> _EXERCISE AIM_:
Across the records, find how many lines include the string "exhibits" and answer with only the figure.

Stored items:
__________
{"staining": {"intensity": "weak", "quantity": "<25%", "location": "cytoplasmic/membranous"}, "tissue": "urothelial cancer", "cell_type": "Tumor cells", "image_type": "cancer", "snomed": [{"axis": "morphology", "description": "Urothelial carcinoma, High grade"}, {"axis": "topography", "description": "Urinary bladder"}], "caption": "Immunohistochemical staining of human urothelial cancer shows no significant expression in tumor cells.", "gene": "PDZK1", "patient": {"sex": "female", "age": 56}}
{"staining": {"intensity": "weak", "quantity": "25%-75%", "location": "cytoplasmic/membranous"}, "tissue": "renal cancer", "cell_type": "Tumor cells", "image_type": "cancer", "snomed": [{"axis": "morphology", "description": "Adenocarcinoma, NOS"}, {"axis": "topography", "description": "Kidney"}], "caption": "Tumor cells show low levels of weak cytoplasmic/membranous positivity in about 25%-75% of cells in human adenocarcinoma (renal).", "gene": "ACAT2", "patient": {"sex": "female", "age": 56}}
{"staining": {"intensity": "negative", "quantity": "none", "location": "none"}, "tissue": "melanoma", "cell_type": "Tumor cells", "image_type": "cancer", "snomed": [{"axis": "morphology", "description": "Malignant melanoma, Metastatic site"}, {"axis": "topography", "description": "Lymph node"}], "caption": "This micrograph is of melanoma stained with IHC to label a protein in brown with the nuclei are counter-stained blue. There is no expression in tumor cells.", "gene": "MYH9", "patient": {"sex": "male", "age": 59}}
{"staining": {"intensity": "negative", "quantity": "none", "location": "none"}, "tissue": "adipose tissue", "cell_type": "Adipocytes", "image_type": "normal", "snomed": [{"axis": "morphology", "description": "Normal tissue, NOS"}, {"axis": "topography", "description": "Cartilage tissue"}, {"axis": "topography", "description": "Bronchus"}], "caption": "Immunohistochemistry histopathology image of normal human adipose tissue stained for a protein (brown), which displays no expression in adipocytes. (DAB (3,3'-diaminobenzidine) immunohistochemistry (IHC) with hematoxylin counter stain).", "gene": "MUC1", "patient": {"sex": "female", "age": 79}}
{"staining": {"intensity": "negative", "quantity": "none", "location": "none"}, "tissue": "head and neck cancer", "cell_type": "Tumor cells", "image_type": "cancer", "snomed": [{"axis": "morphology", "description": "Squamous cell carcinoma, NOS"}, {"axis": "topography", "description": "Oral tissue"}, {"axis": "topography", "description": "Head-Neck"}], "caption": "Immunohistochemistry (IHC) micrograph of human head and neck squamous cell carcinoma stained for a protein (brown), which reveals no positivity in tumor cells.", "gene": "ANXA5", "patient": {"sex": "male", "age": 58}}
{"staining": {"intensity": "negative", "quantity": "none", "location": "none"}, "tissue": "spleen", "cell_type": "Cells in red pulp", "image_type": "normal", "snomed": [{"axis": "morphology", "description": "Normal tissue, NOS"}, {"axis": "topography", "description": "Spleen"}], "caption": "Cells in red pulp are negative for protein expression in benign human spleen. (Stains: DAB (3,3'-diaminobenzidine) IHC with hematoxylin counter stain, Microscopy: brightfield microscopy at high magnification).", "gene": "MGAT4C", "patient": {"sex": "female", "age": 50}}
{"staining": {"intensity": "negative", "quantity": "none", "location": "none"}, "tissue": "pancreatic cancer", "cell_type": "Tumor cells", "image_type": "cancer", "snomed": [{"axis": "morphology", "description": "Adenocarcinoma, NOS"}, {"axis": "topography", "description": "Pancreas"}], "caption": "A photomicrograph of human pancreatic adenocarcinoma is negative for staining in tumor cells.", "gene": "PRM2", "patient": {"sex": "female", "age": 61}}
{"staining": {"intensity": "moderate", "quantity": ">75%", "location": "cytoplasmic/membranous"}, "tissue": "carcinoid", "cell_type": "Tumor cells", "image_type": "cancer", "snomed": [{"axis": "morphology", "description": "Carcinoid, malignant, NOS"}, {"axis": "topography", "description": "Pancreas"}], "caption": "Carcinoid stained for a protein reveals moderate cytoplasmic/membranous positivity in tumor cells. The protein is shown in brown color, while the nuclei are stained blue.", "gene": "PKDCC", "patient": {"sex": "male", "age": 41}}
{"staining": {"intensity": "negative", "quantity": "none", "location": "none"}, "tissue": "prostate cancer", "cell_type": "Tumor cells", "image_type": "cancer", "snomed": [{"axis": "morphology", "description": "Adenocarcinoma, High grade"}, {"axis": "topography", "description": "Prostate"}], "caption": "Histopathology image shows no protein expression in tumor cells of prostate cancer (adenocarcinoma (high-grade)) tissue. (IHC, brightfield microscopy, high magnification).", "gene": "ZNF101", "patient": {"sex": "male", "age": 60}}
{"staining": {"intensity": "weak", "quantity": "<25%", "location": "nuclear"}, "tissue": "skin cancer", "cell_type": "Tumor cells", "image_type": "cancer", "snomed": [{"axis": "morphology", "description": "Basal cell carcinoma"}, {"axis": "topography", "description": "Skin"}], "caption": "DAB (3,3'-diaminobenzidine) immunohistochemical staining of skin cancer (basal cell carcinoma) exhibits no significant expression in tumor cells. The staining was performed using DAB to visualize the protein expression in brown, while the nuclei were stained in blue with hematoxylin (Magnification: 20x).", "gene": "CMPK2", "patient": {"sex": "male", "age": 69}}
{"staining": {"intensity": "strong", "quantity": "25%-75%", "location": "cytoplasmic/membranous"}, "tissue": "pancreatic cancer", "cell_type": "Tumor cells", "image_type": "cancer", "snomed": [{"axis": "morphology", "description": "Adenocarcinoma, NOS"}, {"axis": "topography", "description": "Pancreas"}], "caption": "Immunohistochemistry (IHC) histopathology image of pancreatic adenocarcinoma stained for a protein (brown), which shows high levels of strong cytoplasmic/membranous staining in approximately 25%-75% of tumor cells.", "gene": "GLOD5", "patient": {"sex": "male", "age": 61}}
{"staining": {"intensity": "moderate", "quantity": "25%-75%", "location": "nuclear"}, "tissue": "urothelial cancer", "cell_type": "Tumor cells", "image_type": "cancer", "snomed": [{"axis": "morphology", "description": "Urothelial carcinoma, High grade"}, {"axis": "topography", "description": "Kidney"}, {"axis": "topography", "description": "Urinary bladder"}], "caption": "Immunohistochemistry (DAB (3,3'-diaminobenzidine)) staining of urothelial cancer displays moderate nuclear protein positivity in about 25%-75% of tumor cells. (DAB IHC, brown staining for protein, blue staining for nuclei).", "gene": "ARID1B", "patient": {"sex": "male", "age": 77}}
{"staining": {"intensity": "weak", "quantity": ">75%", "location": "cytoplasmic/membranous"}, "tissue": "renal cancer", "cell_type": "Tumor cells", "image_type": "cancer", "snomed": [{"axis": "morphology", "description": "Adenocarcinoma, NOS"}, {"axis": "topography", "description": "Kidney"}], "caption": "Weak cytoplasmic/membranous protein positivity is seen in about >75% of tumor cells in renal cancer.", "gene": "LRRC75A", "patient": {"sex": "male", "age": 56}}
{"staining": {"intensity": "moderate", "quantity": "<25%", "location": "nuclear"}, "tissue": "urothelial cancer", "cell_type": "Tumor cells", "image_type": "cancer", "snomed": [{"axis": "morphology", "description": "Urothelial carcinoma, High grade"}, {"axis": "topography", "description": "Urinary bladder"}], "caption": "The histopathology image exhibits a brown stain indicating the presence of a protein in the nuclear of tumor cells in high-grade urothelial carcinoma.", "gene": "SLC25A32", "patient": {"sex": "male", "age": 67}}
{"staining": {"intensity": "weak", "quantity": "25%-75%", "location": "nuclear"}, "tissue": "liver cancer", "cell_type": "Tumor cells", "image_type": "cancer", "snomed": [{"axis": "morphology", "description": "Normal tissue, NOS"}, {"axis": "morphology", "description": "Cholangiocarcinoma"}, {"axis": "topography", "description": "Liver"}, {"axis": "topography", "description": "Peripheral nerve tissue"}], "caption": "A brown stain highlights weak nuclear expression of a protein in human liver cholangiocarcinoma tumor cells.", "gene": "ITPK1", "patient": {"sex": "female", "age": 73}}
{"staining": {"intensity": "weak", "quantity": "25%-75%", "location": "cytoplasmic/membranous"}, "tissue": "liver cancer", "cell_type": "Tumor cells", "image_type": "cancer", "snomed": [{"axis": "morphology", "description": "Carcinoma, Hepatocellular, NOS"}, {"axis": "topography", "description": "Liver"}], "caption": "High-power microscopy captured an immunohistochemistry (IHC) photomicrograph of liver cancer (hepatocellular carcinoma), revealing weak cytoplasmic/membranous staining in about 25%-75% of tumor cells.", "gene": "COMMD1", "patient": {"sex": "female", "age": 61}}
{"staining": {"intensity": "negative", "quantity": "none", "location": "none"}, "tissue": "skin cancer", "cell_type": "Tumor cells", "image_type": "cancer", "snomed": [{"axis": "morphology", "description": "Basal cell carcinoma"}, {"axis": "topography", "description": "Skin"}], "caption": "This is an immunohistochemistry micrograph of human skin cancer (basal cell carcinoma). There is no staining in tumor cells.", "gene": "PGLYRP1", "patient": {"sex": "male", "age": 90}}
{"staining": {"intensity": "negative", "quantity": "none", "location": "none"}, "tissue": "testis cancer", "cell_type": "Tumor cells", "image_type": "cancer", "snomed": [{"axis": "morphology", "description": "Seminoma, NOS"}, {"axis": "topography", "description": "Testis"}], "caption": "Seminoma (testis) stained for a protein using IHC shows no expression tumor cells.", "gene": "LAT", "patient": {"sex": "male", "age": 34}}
__________
> _WRITTEN SOLUTION_:
2